Hindenburg, encore président de ce qui est encore une république, proteste en vain contre le sort réservé aux anciens combattants juifs, puis lâche prise. L’opinion internationale proteste (la statue d’Hitler au musée de Mme Tussaud à Londres est badigeonnée de sang). Mais, comme le résume l’auteur, les nazis « ne sont plus des intrus dans le système : ils sont devenus le système ». Le travail du substitut Hartinger est évidemment suspendu. Muté, le magistrat disparaît de la scène juridique.

Mais pas pour toujours. En 1947, l’infructueux dossier d’inculpation des SS de Dachau ressurgit miraculeusement. Confiée au major Warren Farr, l’un des procureurs du tribunal de Nuremberg, l’enquête avortée de 1933 connaîtra une spectaculaire résurrection. C’est elle qui permettra en effet de fonder juridiquement la notion de la responsabilité collective des SS, en confirmant, écrit l’auteur, « que l’engagement dans la SS était volontaire, et que la terreur faisait partie intégrante de sa mission ».

La barbarie des golden boys

« Personne n’a encore parlé de façon si concise et envoûtante de la crise », estime Anja Hirsch dans le Zeit. En cent vingt-cinq pages, le jeune auteur suisse Jonas Lüscher met en scène des banquiers londoniens réunis dans un hôtel de luxe au cœur du désert tunisien. Ils fêtent dans une débauche d’alcool et d’argent le mariage de l’un d’entre eux quand, soudain, la nouvelle tombe : la Grande-Bretagne a fait faillite. Ruinés, les golden-boys perdent toute retenue. Nul n’échappera à leur folie destructrice. « Les garde-fous qui empêchent une société de sombrer dans la barbarie sont fragiles », commente le Frankfurter Allgemeine Zeitung, précisant que ce « roman fascinant se déroule certes dans un avenir proche, mais raconte d’une façon merveilleusement démodée la démesure du capitalisme et d’un krach financier, sans jamais donner de leçon ». Les événements sont racontés par un certain Preising, la cinquantaine, héritier d’un empire industriel suisse, pendant sa promenade quotidienne dans la maison de repos où il a été interné après être revenu de ce printemps des barbares.

L’héritage pour tous

« Le parrain des études sur l’inégalité ». C’est ainsi que les journaux surnomment outre-Manche l’économiste Anthony Atkinson. Avec l’Américain Simon Kuznets, ce professeur de la London School of Economics a été le premier à étudier l’évolution sur le long terme des écarts de revenus et de patrimoines. Un rôle pionnier auquel le Français Thomas Piketty (qui a travaillé avec Atkinson) a rendu un hommage appuyé dans la New York Review of Books. L’auteur du Capital au XXIe siècle souligne l’engagement de son mentor : en plus d’une description fine du creusement des inégalités au Royaume-Uni, son dernier livre contient une liste de quinze mesures précises et chiffrées, qu’Atkinson invite les partis à intégrer dans leur programme.
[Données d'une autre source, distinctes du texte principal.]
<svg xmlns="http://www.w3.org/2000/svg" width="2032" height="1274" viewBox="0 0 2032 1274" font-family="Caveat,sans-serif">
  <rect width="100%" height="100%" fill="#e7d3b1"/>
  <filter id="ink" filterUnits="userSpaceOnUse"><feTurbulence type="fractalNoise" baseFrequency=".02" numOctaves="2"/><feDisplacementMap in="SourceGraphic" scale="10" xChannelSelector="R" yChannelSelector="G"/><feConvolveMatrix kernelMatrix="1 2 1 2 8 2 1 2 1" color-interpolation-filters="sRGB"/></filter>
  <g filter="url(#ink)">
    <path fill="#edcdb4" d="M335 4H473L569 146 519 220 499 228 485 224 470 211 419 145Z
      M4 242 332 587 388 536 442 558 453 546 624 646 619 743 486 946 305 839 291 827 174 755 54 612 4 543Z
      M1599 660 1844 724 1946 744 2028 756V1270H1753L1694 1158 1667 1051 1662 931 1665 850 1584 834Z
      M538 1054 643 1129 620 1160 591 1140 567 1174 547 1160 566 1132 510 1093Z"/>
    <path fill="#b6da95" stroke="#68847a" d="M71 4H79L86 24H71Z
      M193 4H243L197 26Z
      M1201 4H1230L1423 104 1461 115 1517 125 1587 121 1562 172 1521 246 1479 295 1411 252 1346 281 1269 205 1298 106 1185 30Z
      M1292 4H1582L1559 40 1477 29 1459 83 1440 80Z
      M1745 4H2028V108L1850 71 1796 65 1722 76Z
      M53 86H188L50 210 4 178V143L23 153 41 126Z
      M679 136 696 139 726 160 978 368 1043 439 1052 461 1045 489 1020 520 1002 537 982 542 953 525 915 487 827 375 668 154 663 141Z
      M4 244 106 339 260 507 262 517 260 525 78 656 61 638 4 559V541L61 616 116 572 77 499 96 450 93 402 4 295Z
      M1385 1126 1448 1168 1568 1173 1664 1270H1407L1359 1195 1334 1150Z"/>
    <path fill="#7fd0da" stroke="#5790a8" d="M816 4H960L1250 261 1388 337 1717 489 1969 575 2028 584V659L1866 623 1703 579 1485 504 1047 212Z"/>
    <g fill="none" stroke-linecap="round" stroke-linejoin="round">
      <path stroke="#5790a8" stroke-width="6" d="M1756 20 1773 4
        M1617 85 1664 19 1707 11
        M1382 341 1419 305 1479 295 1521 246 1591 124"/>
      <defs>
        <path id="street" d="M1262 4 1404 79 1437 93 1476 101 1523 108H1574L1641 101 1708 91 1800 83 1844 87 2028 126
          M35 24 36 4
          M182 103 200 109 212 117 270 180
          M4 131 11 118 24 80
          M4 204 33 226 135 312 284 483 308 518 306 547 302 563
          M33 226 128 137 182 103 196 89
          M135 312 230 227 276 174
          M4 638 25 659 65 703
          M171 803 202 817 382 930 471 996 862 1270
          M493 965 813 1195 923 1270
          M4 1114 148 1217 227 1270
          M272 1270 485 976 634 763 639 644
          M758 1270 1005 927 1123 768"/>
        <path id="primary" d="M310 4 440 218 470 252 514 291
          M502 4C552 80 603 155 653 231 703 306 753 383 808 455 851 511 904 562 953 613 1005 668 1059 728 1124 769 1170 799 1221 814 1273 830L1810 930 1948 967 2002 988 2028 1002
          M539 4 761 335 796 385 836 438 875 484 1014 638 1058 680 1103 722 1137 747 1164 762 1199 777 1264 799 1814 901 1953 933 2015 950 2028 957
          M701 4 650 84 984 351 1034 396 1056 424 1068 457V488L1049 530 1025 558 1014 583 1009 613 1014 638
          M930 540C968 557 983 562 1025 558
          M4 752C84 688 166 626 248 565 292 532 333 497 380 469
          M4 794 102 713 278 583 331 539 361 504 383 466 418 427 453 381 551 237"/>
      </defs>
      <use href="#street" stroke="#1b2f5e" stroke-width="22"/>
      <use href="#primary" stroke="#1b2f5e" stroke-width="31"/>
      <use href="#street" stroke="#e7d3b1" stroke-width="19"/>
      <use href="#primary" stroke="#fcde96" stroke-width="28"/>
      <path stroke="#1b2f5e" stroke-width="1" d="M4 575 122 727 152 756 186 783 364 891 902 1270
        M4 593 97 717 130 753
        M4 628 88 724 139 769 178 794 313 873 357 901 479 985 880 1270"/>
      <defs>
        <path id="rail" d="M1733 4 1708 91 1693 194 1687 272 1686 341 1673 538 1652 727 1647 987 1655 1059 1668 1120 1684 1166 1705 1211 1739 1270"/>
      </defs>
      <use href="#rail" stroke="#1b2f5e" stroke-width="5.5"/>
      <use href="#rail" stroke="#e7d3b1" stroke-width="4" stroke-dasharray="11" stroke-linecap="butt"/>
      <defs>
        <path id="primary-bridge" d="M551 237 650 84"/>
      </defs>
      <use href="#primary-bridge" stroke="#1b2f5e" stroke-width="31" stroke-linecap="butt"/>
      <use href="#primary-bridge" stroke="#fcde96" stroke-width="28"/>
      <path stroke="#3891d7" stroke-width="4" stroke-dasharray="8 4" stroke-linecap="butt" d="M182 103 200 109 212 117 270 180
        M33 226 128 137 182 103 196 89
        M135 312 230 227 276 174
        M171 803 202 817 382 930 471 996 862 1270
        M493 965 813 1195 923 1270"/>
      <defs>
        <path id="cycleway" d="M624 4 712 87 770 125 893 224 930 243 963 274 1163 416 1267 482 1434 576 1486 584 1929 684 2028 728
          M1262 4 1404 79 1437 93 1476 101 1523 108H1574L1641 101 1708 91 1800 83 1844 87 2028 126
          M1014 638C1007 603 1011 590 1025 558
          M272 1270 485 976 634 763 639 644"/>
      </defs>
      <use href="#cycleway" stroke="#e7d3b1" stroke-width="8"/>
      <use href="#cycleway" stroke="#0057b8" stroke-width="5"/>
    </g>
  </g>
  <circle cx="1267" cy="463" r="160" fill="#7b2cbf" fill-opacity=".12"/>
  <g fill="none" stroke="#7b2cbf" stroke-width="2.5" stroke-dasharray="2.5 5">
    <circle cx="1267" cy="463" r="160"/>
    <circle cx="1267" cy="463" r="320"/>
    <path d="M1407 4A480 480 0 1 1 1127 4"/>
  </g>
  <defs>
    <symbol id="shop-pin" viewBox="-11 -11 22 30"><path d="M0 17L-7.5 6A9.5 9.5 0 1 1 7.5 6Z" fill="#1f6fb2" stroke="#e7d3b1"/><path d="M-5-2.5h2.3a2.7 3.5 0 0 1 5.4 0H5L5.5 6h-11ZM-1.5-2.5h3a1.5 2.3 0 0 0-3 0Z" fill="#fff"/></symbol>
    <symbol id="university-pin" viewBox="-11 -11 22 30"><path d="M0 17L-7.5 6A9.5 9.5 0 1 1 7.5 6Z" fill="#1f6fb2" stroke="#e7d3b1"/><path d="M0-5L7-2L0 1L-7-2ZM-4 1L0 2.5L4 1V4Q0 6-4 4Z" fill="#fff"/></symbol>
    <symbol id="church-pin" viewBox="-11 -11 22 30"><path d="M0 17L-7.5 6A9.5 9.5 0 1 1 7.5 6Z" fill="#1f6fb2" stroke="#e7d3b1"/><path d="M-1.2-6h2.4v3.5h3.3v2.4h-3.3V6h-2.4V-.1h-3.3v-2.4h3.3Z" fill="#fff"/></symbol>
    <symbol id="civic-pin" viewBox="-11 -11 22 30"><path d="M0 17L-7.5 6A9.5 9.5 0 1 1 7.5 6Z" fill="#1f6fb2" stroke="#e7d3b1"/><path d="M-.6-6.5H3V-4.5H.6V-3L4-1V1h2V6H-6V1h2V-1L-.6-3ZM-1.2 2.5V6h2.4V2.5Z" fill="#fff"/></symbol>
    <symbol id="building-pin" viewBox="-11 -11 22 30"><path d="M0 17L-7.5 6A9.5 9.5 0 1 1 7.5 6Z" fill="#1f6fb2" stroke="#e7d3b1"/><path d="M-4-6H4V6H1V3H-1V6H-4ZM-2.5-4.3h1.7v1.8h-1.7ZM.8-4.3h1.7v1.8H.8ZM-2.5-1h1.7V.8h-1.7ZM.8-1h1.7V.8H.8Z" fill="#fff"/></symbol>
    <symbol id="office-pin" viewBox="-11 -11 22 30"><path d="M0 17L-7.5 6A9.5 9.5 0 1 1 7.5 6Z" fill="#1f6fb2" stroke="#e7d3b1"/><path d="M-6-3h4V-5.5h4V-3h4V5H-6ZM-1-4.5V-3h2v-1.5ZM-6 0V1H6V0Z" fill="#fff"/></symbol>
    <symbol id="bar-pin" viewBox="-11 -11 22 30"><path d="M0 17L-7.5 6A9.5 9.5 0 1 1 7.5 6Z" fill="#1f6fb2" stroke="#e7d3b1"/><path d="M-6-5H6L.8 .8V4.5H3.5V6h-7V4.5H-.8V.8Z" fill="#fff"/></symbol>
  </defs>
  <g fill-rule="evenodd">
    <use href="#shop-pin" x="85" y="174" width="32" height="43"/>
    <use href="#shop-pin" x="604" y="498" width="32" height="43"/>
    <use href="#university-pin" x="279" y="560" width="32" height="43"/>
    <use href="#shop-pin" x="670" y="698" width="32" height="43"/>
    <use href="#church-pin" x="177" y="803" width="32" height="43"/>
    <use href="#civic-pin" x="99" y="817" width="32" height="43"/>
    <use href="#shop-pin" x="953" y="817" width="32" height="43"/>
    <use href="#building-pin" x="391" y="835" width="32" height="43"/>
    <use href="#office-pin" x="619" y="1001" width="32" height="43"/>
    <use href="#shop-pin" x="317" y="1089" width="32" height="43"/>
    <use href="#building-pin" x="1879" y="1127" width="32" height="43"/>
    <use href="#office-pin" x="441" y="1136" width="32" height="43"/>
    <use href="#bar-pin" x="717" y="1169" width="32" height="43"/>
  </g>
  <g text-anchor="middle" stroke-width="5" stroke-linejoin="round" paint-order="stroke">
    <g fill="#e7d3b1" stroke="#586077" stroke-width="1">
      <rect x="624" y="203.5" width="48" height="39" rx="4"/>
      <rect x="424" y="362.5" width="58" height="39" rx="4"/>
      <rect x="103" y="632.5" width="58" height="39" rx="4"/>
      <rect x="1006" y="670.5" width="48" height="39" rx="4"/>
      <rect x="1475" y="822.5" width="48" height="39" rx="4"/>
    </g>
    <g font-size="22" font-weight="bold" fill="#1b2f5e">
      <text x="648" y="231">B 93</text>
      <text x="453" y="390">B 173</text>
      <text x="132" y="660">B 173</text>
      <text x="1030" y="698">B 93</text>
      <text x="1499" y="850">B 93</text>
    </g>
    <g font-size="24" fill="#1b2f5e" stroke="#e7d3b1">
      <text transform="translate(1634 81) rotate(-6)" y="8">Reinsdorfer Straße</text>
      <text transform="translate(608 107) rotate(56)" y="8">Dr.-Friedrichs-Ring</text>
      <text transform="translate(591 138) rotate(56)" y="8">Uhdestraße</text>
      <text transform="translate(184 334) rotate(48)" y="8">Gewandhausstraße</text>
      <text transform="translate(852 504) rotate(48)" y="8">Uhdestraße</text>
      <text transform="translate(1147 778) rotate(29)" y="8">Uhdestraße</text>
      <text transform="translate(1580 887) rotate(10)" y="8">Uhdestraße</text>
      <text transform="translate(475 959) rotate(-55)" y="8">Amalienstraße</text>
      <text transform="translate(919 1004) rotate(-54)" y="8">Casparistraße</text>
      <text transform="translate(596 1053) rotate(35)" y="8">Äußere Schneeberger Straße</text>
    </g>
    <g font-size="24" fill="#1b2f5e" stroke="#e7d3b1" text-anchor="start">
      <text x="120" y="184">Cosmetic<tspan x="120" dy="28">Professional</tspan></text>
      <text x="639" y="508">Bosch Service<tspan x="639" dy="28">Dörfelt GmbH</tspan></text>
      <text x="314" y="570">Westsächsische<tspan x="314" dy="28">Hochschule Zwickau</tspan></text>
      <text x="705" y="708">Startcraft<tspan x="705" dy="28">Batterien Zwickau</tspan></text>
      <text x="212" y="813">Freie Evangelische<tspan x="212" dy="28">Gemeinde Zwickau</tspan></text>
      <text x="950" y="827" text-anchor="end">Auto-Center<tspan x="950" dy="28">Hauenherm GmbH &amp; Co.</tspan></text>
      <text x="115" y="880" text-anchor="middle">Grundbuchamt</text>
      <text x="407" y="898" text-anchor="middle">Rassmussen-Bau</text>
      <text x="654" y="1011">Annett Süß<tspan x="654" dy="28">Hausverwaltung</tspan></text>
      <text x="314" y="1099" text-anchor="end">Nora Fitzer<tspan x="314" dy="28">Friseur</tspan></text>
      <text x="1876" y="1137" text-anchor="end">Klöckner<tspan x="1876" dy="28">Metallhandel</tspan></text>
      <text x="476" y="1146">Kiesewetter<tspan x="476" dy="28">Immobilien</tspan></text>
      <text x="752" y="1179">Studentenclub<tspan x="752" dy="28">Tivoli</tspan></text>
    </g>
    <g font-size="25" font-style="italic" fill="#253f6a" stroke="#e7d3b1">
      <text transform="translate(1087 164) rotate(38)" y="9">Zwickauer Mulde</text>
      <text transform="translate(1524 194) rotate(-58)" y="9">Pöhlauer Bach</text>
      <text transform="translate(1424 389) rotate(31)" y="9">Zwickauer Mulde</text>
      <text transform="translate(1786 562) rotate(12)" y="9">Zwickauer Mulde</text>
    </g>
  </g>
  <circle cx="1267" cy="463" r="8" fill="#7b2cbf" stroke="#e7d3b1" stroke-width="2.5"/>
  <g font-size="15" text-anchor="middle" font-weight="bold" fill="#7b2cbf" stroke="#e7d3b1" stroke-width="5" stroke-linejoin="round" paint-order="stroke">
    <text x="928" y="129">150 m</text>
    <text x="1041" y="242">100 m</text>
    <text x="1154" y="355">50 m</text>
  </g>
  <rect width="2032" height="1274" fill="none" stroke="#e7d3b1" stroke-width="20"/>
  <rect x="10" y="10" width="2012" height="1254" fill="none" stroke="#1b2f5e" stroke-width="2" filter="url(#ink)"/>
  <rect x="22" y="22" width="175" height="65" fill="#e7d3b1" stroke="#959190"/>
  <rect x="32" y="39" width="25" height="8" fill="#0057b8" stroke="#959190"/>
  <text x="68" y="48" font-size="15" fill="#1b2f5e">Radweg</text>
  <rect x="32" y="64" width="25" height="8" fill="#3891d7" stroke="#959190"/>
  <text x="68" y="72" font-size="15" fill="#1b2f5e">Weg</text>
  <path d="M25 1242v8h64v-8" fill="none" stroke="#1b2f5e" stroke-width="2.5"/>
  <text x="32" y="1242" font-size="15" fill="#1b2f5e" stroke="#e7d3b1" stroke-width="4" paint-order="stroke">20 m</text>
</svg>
L’idée d’un « héritage pour tous » a particulièrement intéressé Piketty. L’opération consisterait à verser à chaque citoyen fêtant ses 18 ans un capital intégralement financé grâce aux droits de succession. En maintenant le taux d’imposition actuel au Royaume-Uni, cette dotation pourrait s’élever selon Atkinson à 5 000 livres, soit un peu plus de 7 000 euros par jeune adulte. Une somme deux fois supérieure serait possible si le gouvernement décidait de rendre les droits de succession plus progressifs, comme le souhaite Atkinson. Pour Piketty, la proposition a le mérite d’expliciter l’effet correcteur de l’impôt : « En liant directement les droits de succession à la somme allouée à chacun, on peut espérer changer les termes du débat démocratique sur le sujet », écrit-il.